A nuke by itself wasn’t very useful; brute-force engineering rarely worked against adepts. The explosion would cut across too many world-lines, rippling back in time through the possible paths to resonate with those who were threatened by it, if they had the Power. Anyone with the right genes blueprinting their neural circuitry would sense it and just avoid the location without thinking about it; those with the training as well would probably be able to make a good guess at what was making their hair crawl. The chance of taking a whole slew of powerful Shadowspawn adepts by surprise that way were somewhere between zip and nada. That was the drawback of fighting people with turbocharged luck.

What
encased
the bomb was a…field…that turned aside the Power. That blocked all traces of what it shielded from the whole web of possibilities, regardless of how strong they were. Peter Boase had gotten his start by investigating why silver baffled the Power, but unlike the traditional silver sheathing this didn’t shout its presence either. It just…wasn’t present unless you could eyeball it.

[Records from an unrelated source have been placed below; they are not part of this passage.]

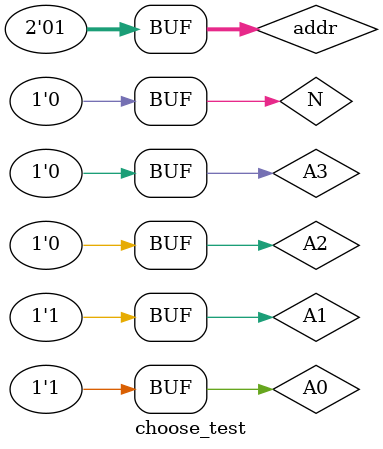
<source format=v>
`timescale 1ns / 1ps


module choose_test;

	// Inputs
	reg A0;
	reg A1;
	reg A2;
	reg A3;
	reg [1:0] addr;
	reg N;

	// Outputs
	wire M;

	// Instantiate the Unit Under Test (UUT)
	choose uut (
		.A0(A0), 
		.A1(A1), 
		.A2(A2), 
		.A3(A3), 
		.addr(addr), 
		.M(M), 
		.N(N)
	);

	initial begin
		// Initialize Inputs
		A0 = 0;
		A1 = 0;
		A2 = 0;
		A3 = 0;
		addr = 0;
		N = 0;

	#10 A0=1;
	#10 A1=1;
	#10 addr=01;

	end
      
endmodule


</source>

When he tried to focus the Power on the truck himself, it was just
there
, without the fuzz of world-lines everything else had. He couldn’t see its past, or its potential futures, or anything that it affected. It was as if around it the world was the deterministic set of blind billiard-balls that Newton had imagined, rather than the will-driven sea of ultimately arbitrary malleability that it really was.

The problem right now was that while a seer couldn’t locate the bomb, or even trace it back from the impact it would make on the world, ordinary logic and evidence worked just fine. And while the
Power couldn’t
see
the area inside the shield, as far as he knew there was nothing to stop a Wreaking from
affecting
it. Someone was using the shotgun principle, and ready to spend a lot of the Power on it. Luckily it had been a truck-break-down curse, not a nuke-go-off one.